In Chapter 7, an actuator including redox responsive PFS-PEG based hydrogel nanofibers is introduced, obtained in an aligned organization by electrospinning. (PFS belongs to the class of organometallic polymers featuring ferrocene in their main chain, thus these macromolecules exhibit redox responsivity.) The PFS-PEG based hydrogel fibers showed enhanced mechanical properties in redox processes.

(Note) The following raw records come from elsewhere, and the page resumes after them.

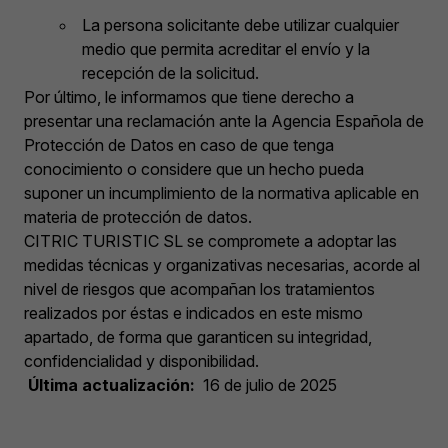
La persona solicitante debe utilizar cualquier
medio que permita acreditar el envío y la
recepción de la solicitud.
Por último, le informamos que tiene derecho a
presentar una reclamación ante la Agencia Española de
Protección de Datos en caso de que tenga
conocimiento o considere que un hecho pueda
suponer un incumplimiento de la normativa aplicable en
materia de protección de datos.
CITRIC TURISTIC SL se compromete a adoptar las
medidas técnicas y organizativas necesarias, acorde al
nivel de riesgos que acompañan los tratamientos
realizados por éstas e indicados en este mismo
apartado, de forma que garanticen su integridad,
confidencialidad y disponibilidad.
Última actualización:
16 de julio de 2025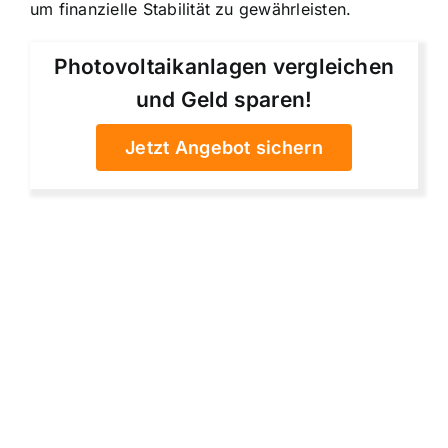
um finanzielle Stabilität zu gewährleisten.
Photovoltaikanlagen vergleichen
und Geld sparen!
Jetzt Angebot sichern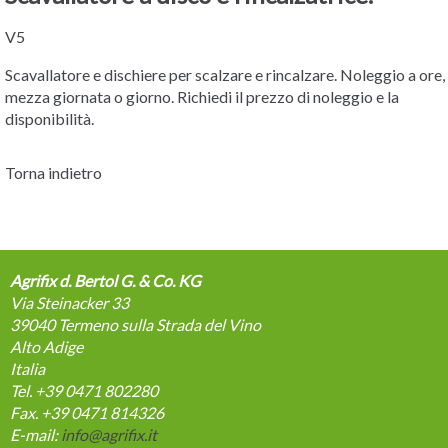
V5
Scavallatore e dischiere per scalzare e rincalzare. Noleggio a ore,
mezza giornata o giorno. Richiedi il prezzo di noleggio e la
disponibilità.
Torna indietro
Agrifix d. Bertol G. & Co. KG
Via Steinacker 33
39040
Termeno sulla Strada del Vino
Alto Adige
Italia
Tel. +39 0471 802280
Fax. +39 0471 814326
E-mail:
info@agrifix.it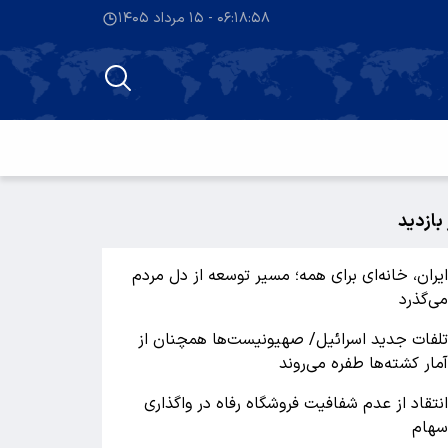
۰۶:۱۸:۵۹ - ۱۵ مرداد ۱۴۰۵
 بازدید
یران، خانه‌ای برای همه؛ مسیر توسعه از دل مردم
ی‌گذرد
لفات جدید اسرائیل/ صهیونیست‌ها همچنان از
مار کشته‌ها طفره می‌روند
نتقاد از عدم شفافیت فروشگاه رفاه در واگذاری
هام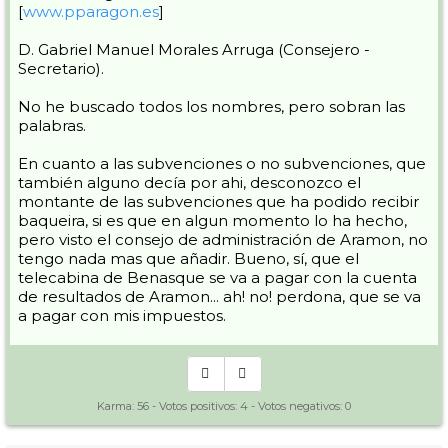
[
www.pparagon.es
]
D. Gabriel Manuel Morales Arruga (Consejero -
Secretario).
No he buscado todos los nombres, pero sobran las
palabras.
En cuanto a las subvenciones o no subvenciones, que
también alguno decía por ahi, desconozco el
montante de las subvenciones que ha podido recibir
baqueira, si es que en algun momento lo ha hecho,
pero visto el consejo de administración de Aramon, no
tengo nada mas que añadir. Bueno, sí, que el
telecabina de Benasque se va a pagar con la cuenta
de resultados de Aramon... ah! no! perdona, que se va
a pagar con mis impuestos.
Karma:
56
- Votos positivos:
4
- Votos negativos:
0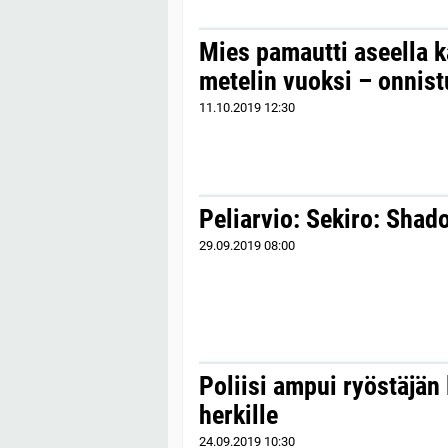
Mies pamautti aseella 
metelin vuoksi – onnis
11.10.2019
12:30
Peliarvio: Sekiro: Shad
29.09.2019
08:00
Poliisi ampui ryöstäjän
herkille
24.09.2019
10:30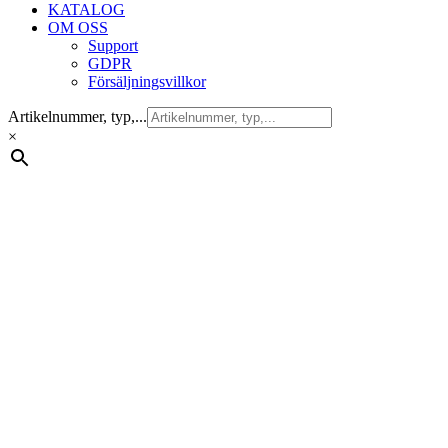
KATALOG
OM OSS
Support
GDPR
Försäljningsvillkor
Artikelnummer, typ,...
×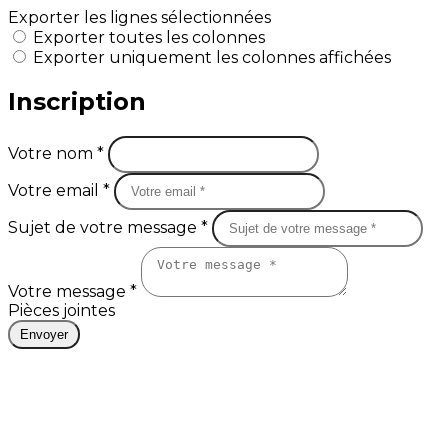
Exporter les lignes sélectionnées
Exporter toutes les colonnes
Exporter uniquement les colonnes affichées
Inscription
Votre nom *
Votre email *
Sujet de votre message *
Votre message *
Pièces jointes
Envoyer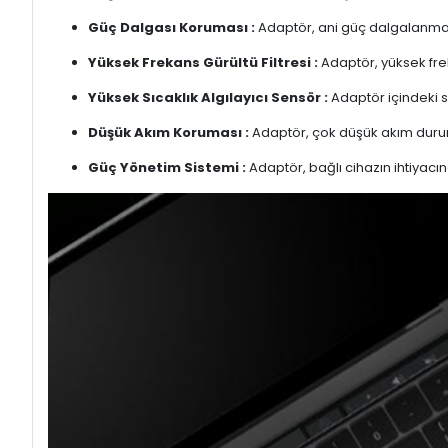
Güç Dalgası Koruması :
Adaptör, ani güç dalgalanmalar
Yüksek Frekans Gürültü Filtresi :
Adaptör, yüksek freka
Yüksek Sıcaklık Algılayıcı Sensör :
Adaptör içindeki s
Düşük Akım Koruması :
Adaptör, çok düşük akım duru
Güç Yönetim Sistemi :
Adaptör, bağlı cihazın ihtiyacın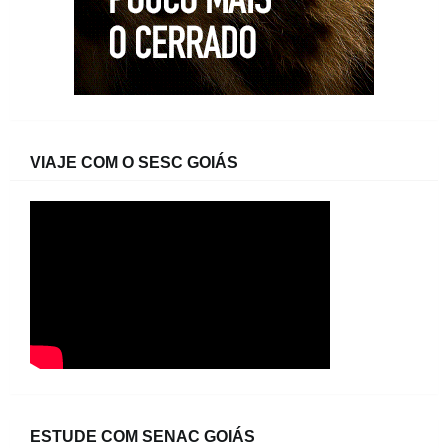
VIAJE COM O SESC GOIÁS
ESTUDE COM SENAC GOIÁS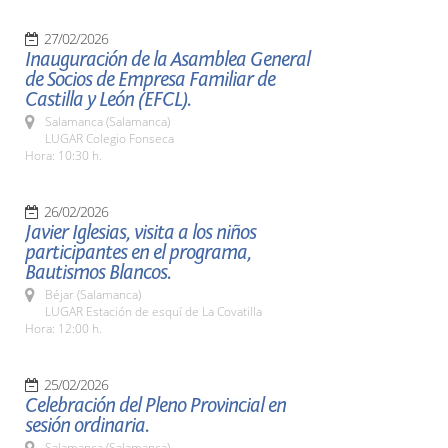
27/02/2026
Inauguración de la Asamblea General
de Socios de Empresa Familiar de
Castilla y León (EFCL).
Salamanca (Salamanca)
LUGAR Colegio Fonseca
Hora: 10:30 h.
26/02/2026
Javier Iglesias, visita a los niños
participantes en el programa,
Bautismos Blancos.
Béjar (Salamanca)
LUGAR Estación de esquí de La Covatilla
Hora: 12:00 h.
25/02/2026
Celebración del Pleno Provincial en
sesión ordinaria.
Salamanca (Salamanca)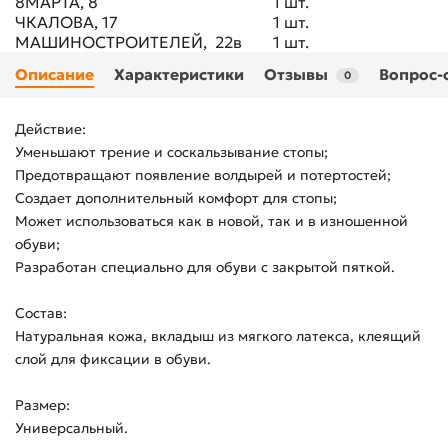
8МАРТА, 8
1 шт.
ЧКАЛОВА, 17
1 шт.
МАШИНОСТРОИТЕЛЕЙ, 22в
1 шт.
Описание
Характеристики
Отзывы
Вопрос-
0
Действие:
Уменьшают трение и соскальзывание стопы;
Предотвращают появление волдырей и потертостей;
Создает дополнительный комфорт для стопы;
Может использоваться как в новой, так и в изношенной
обуви;
Разработан специально для обуви с закрытой пяткой.
Состав:
Натуральная кожа, вкладыш из мягкого латекса, клеящий
слой для фиксации в обуви.
Размер:
Универсальный.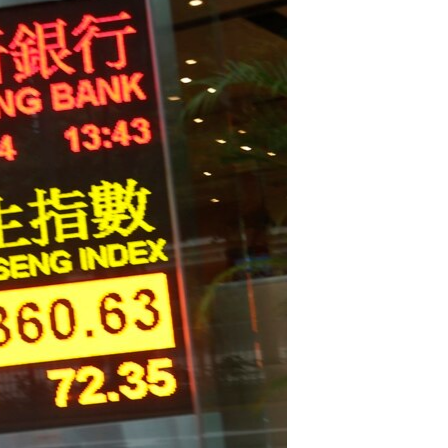
مستندها
فرهنگ و زندگی
حقوق شهروندی
انتخابات ریاست جمهوری آمریکا ۲۰۲۴
اقتصادی
حمله جمهوری اسلامی به اسرائیل
رمز مهسا
علم و فناوری
اسرائیل در جنگ
ورزش زنان در ایران
گالری عکس
اعتراضات زن، زندگی، آزادی
آرشیو پخش زنده
مجموعه مستندهای دادخواهی
تریبونال مردمی آبان ۹۸
دادگاه حمید نوری
چهل سال گروگان‌گیری
قانون شفافیت دارائی کادر رهبری ایران
اعتراضات مردمی آبان ۹۸
اسرائیل در جنگ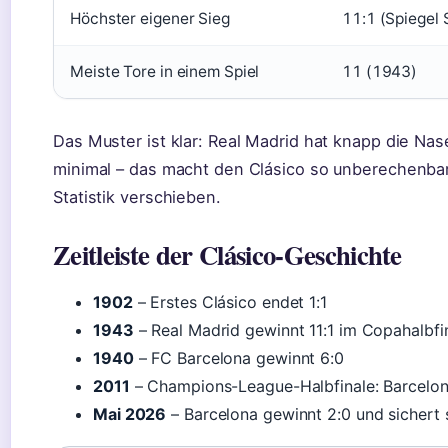
Höchster eigener Sieg
11:1 (Spiegel 
Meiste Tore in einem Spiel
11 (1943)
Das Muster ist klar: Real Madrid hat knapp die Nase
minimal – das macht den Clásico so unberechenbar
Statistik verschieben.
Zeitleiste der Clásico-Geschichte
1902
– Erstes Clásico endet 1:1
1943
– Real Madrid gewinnt 11:1 im Copahalbfi
1940
– FC Barcelona gewinnt 6:0
2011
– Champions-League-Halbfinale: Barcelon
Mai 2026
– Barcelona gewinnt 2:0 und sichert 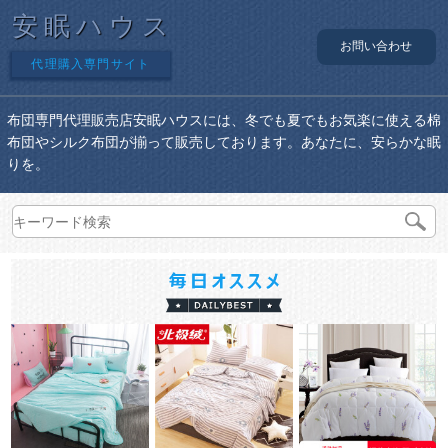
安眠ハウス
お問い合わせ
代理購入専門サイト
布団専門代理販売店安眠ハウスには、冬でも夏でもお気楽に使える棉
布団やシルク布団が揃って販売しております。あなたに、安らかな眠
りを。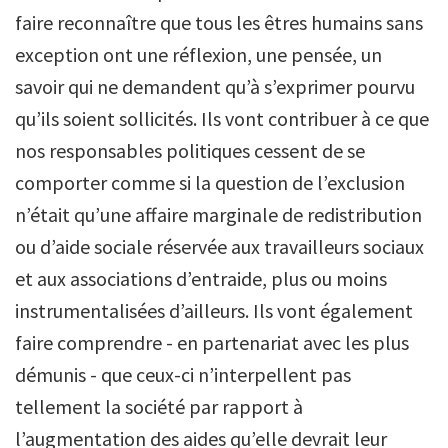
faire reconnaître que tous les êtres humains sans
exception ont une réflexion, une pensée, un
savoir qui ne demandent qu’à s’exprimer pourvu
qu’ils soient sollicités. Ils vont contribuer à ce que
nos responsables politiques cessent de se
comporter comme si la question de l’exclusion
n’était qu’une affaire marginale de redistribution
ou d’aide sociale réservée aux travailleurs sociaux
et aux associations d’entraide, plus ou moins
instrumentalisées d’ailleurs. Ils vont également
faire comprendre - en partenariat avec les plus
démunis - que ceux-ci n’interpellent pas
tellement la société par rapport à
l’augmentation des aides qu’elle devrait leur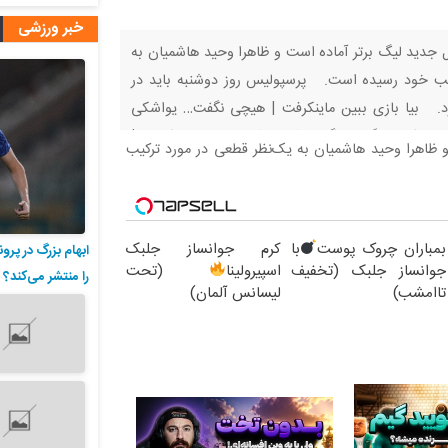
خبر ورزشی
جدید لیگ برتر آماده است و ظاهرا وحید هاشمیان به
یب خود رسیده است. پرسپولیس روز دوشنبه باید در
رد. بیا بازی ببین ماینکرفت | هیچی نگفت… یواشکی
م اسکویید گیم، دیگه رفاقتی باقی نموند… ماینکرفت |
ظاهرا وحید هاشمیان به یک‌نظر قطعی در مورد ترکیب
بمباران چروک پوست
با
کرم جوانساز جلبک
ابهام بزرگ در پرو
جوانساز جلبک (تخفیف
اسپیرولینا
(تحت
را منتشر می‌کند؟
تاامشب)
لیسانس آلمان)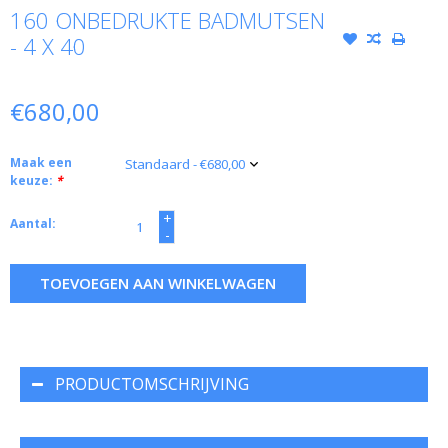
160 ONBEDRUKTE BADMUTSEN
- 4 X 40
€680,00
Maak een
keuze:
*
+
Aantal:
-
TOEVOEGEN AAN WINKELWAGEN
PRODUCTOMSCHRIJVING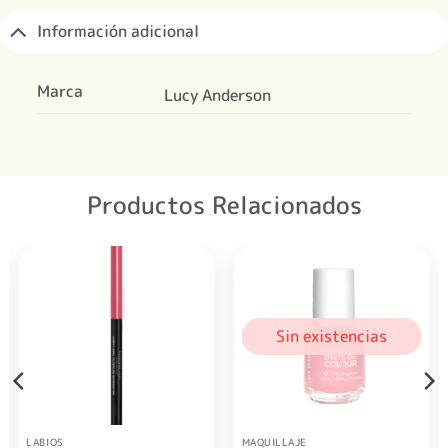
Información adicional
Marca
Lucy Anderson
Productos Relacionados
Sin existencias
LABIOS
MAQUILLAJE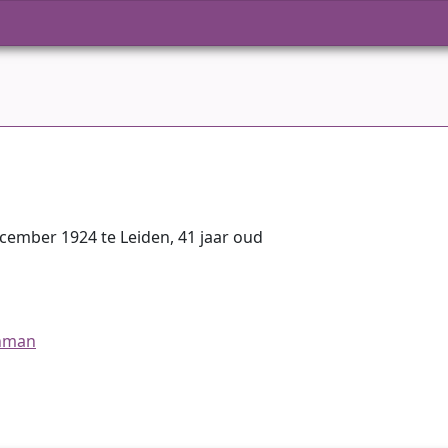
cember 1924 te Leiden, 41 jaar oud
jnman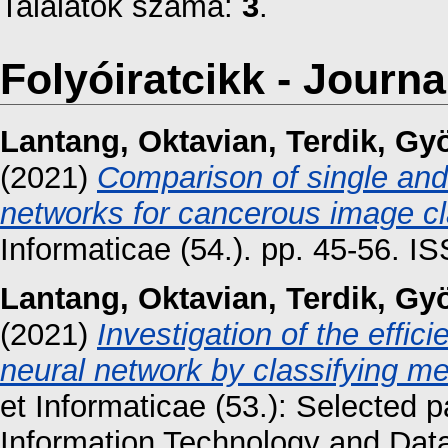
Találatok száma:
3
.
Folyóiratcikk - Journal
Lantang, Oktavian
,
Terdik, Gy
(2021)
Comparison of single and
networks for cancerous image cla
Informaticae (54.). pp. 45-56. I
Lantang, Oktavian
,
Terdik, Gy
(2021)
Investigation of the effic
neural network by classifying m
et Informaticae (53.): Selected 
Information Technology and Dat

Corresponding fiber bundles, when used as a “redox energy driven motor”, could lift up objects with weights that are 1000 times higher than their own. (Here we define motors as constructs, which convert energy into work; in our case the energy comes from the redox process.) In addition, the PFS-PEG hydrogel nanofiber mats were used to in-situ to reduce silver nanoparticles on their surface from electrolyte solutions due to the redox responsivity of PFS. The PFS-PEG based hydrogel mats featuring Ag nanoparticles showed excellent inhibition to S. aureus and E. coli. This redox-responsive nanofiber mats thus could be utilized as antibacterial membranes.
Following the research described in previous Chapters, Chapter 8 provides an outlook for further studies and applications towards the complexity and integration of functional fibers in multi-functional constructs.